On 21 June 2007 Medicsight PLC issued 29,090,909 5p Ordinary Shares at a price of £1.10, and listed the company on the AIM Market of the London Stock Exchange. We incurred IPO-related fees of £1,550,000, including £149,000 with Asia IT Capital Investments Ltd (a related party).

6. Share options

The Company has granted share options to eligible employees since 2003. In the period ending 30 June 2007, the Company granted the following options:

Plan E - On 22 February 2007 the Company approved share option plan "E" and granted options over 5,900,000 shares. The options had an exercise price of £0.50 and vest equally over 3 years after the employees have been employed for 12, 24 and 36 months. The options expire if unexercised on 31 December, 2016.

Plan F - On 16 May 2007 the Company approved share option plan "F" and granted options over 350,000 shares. The options had an exercise price of £0.75 and vest equally over 3 years after the employees have been employed for 12, 24 and 36 months. The options expire if unexercised on 31 March 2017.

On 22 February 2007 the Company re-priced 50% of the existing employee share options under Plan A to D to £0.50. No other terms of the options plans were changed.

A summary of the movement on the share option plans is:



Options are fair valued using the Black-Scholes option pricing model. No performance conditions were included in the fair value calculations. The following weighted average assumptions were used to estimate the fair value of stock options granted in the period:

 

Dividend yield
Nil
Expected volatility
60% to 65%
Risk free rates
4.65% to 5.25%

Expected volatility is based on historical volatility over the last three years of MGT Capital Investments, Inc (the parent company). The expected life is the average expected period to exercise (usually the vesting period). The risk free rate of return is the yield on zero-coupon UK government bonds of a term consistent with the assumed option life.

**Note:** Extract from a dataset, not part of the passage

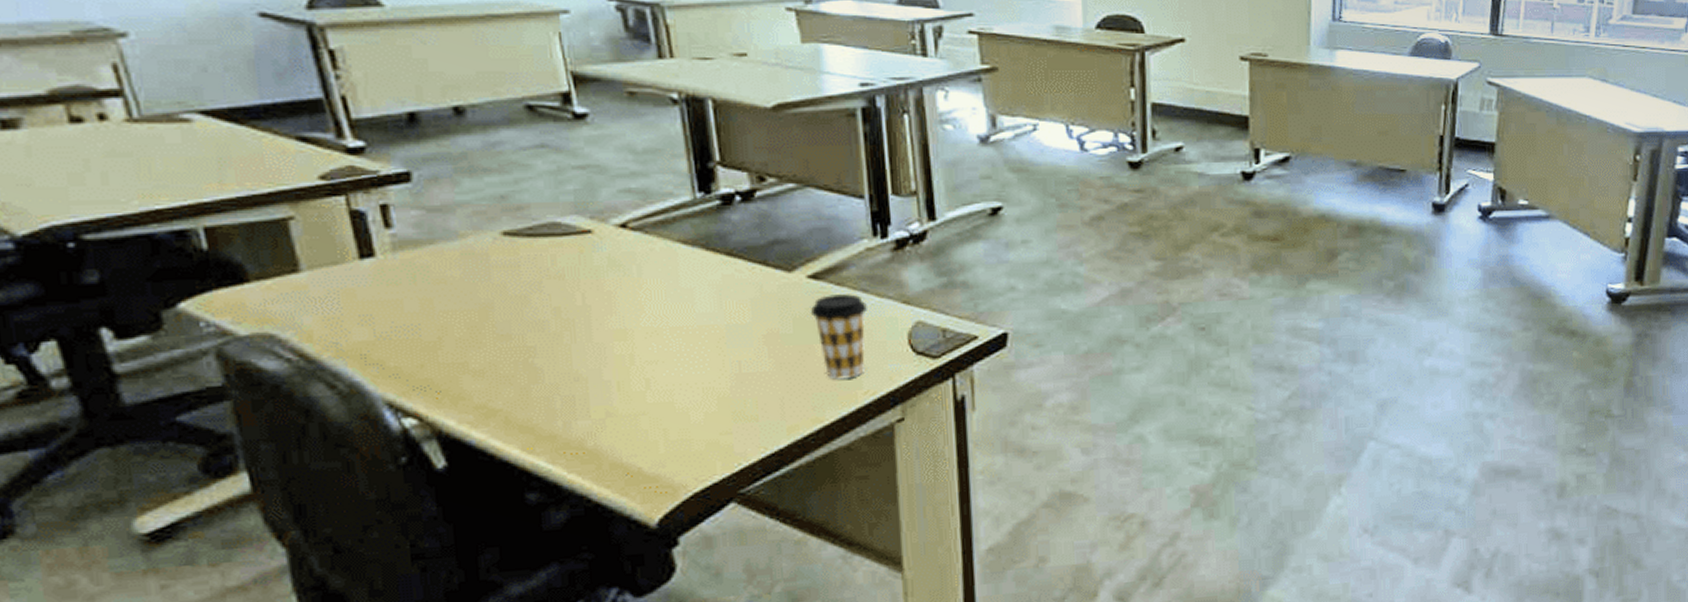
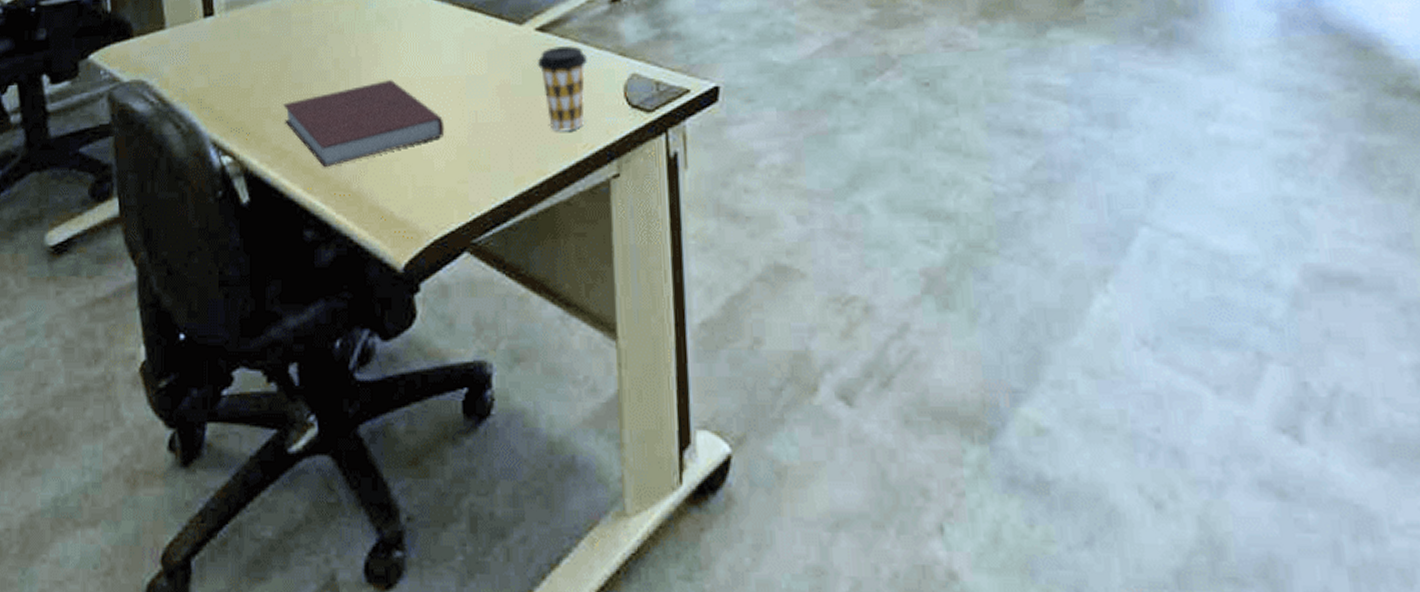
notebook: none [485,330,702,426] -> present [282,80,445,168]

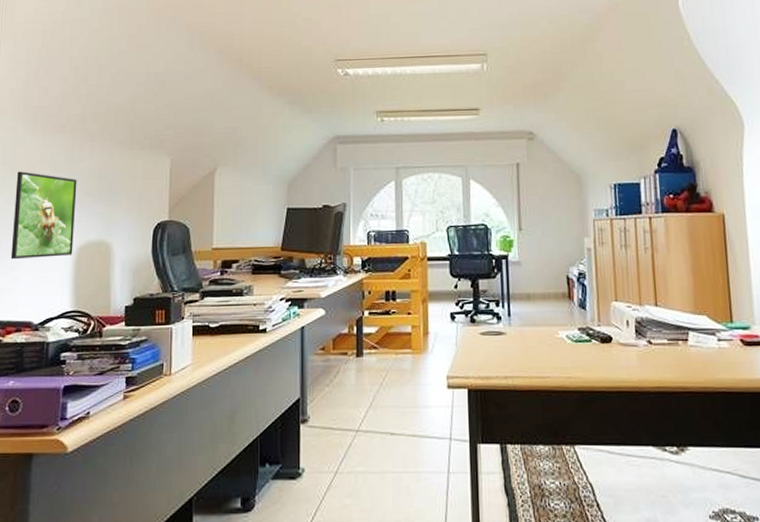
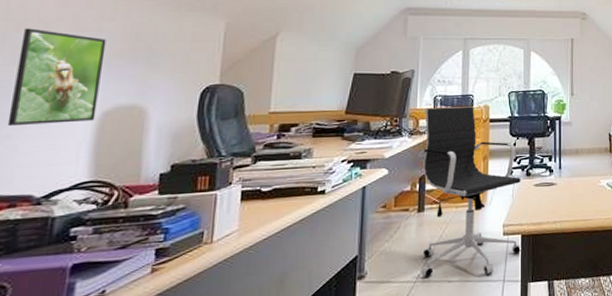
office chair: none [354,243,469,431] -> present [418,106,522,277]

In the period ending 30 June 2007 the Company recorded a share option charge of £478,000 (December 2006: £291,000).

NOTES TO INTERIM FINANCIAL STATEMENTS

7. Related Parties

The Company has related party relationships with its subsidiaries, its parent company (MGT Capital Investments, Inc), directors, employees and subsidiary companies of its parent company.

During the year the Company funded the trading activities of its subsidiary operations for NIL mark up to cost.

Parent company loan
The Company had a loan arrangement with its parent company. This loan was repaid in full in June 2007.

Asia IT Capital Investments Ltd
A brother of Tim Paterson-Brown (a director of the Company) is a director of Asia IT Capital Investments Ltd.

The Company had a £10M credit facility with Asia IT Capital Investments Ltd. On 30 June 2007, the credit facility with Asia IT Capital Investments (a related party) was terminated by mutual agreement.

We incurred £149,000 of IPO-related fees from Asia IT Capital Investments Ltd which were paid in the period ended 30 June 2007.

Other entities
Medicexchange PLC (incorporated in July 2006 in England and Wales) is a subsidiary of the Company's parent company (MGT Capital Investments, Inc). Medicexchange PLC and the Company both operate from 66 Hammersmith Road, London, with Medicexchange PLC being the tenant on the lease with the landlord.

In the period ended June 30, 2007: (a) Medicexchange PLC charged the Company for rent and related costs; and (b) the Company charged Medicexchange PLC for services and a share of finance, admin and IT resource costs. There is a netting arrangement in place between the companies. Net charges in the period were £319,000 and the balance outstanding as at 30 June was £219,000.